What to do: State how many of the lines below contain the word "Новостная", giving only the number.

Data:
⁂
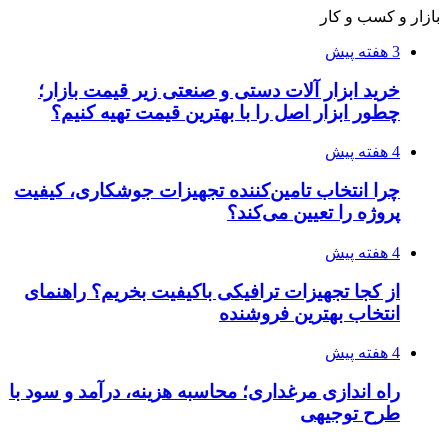
۱۴۰۵/۰۴/۱۵
فروشگاه کتاب DMDBook | خرید کتاب فانتزی،
عاشقانه، دارک رومنس و رمان بدون حذفیات
۱۴۰۵/۰۴/۱۴
راهنمای جامع خرید تجهیزات اندازه گیری؛ چطور
دقیق‌ترین ابزارها را آنلاین بخریم؟
۱۴۰۵/۰۴/۰۹
آربی نوا؛ راهکار هوشمند برای شناسایی
فرصت‌های آربیتراژ ارز دیجیتال
۱۴۰۵/۰۴/۰۶
بروکر لایت فایننس (LiteFinance) چیست و چرا
محبوب شده است؟
۱۴۰۵/۰۳/۳۱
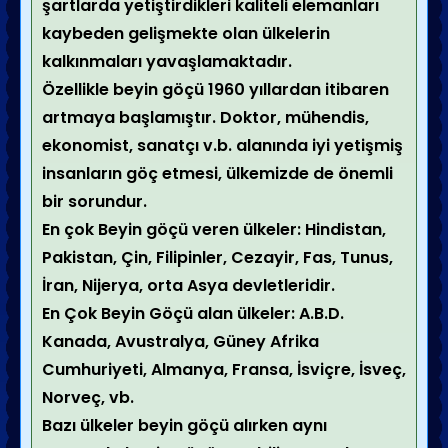
şartlarda yetiştirdikleri kaliteli elemanları
kaybeden gelişmekte olan ülkelerin
kalkınmaları yavaşlamaktadır.
Özellikle beyin göçü 1960 yıllardan itibaren
artmaya başlamıştır. Doktor, mühendis,
ekonomist, sanatçı v.b. alanında iyi yetişmiş
insanların göç etmesi, ülkemizde de önemli
bir sorundur.
En çok Beyin göçü veren ülkeler: Hindistan,
Pakistan, Çin, Filipinler, Cezayir, Fas, Tunus,
İran, Nijerya, orta Asya devletleridir.
En Çok Beyin Göçü alan ülkeler: A.B.D.
Kanada, Avustralya, Güney Afrika
Cumhuriyeti, Almanya, Fransa, İsviçre, İsveç,
Norveç, vb.
Bazı ülkeler beyin göçü alırken aynı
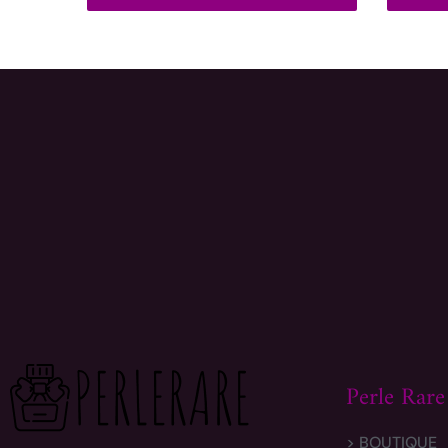
Perle Rare
> BOUTIQUE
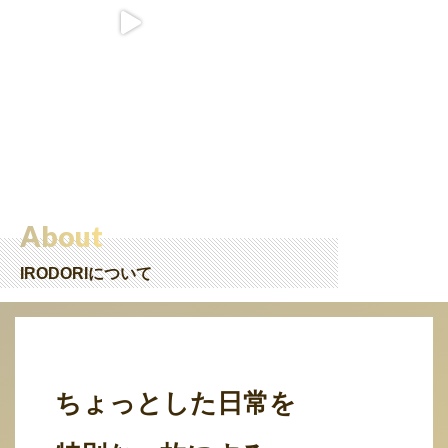
About
IRODORIについて
ちょっとした日常を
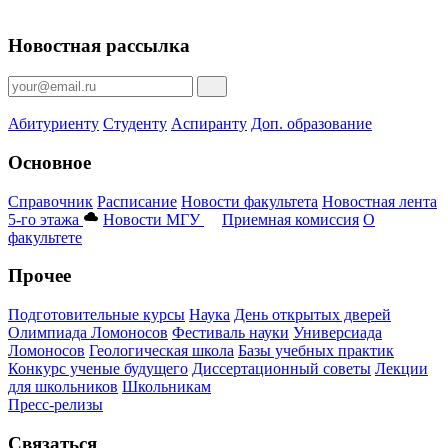
Новостная рассылка
Абитуриенту
Студенту
Аспиранту
Доп. образование
Основное
Справочник
Расписание
Новости факультета
Новостная лента
5-го этажа
Новости МГУ
Приемная комиссия
О
факультете
Прочее
Подготовительные курсы
Наука
День открытых дверей
Олимпиада Ломоносов
Фестиваль науки
Универсиада
Ломоносов
Геологическая школа
Базы учебных практик
Конкурс ученые будущего
Диссертационный советы
Лекции
для школьников
Школьникам
Пресс-релизы
Связаться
⁂
Final answer: 2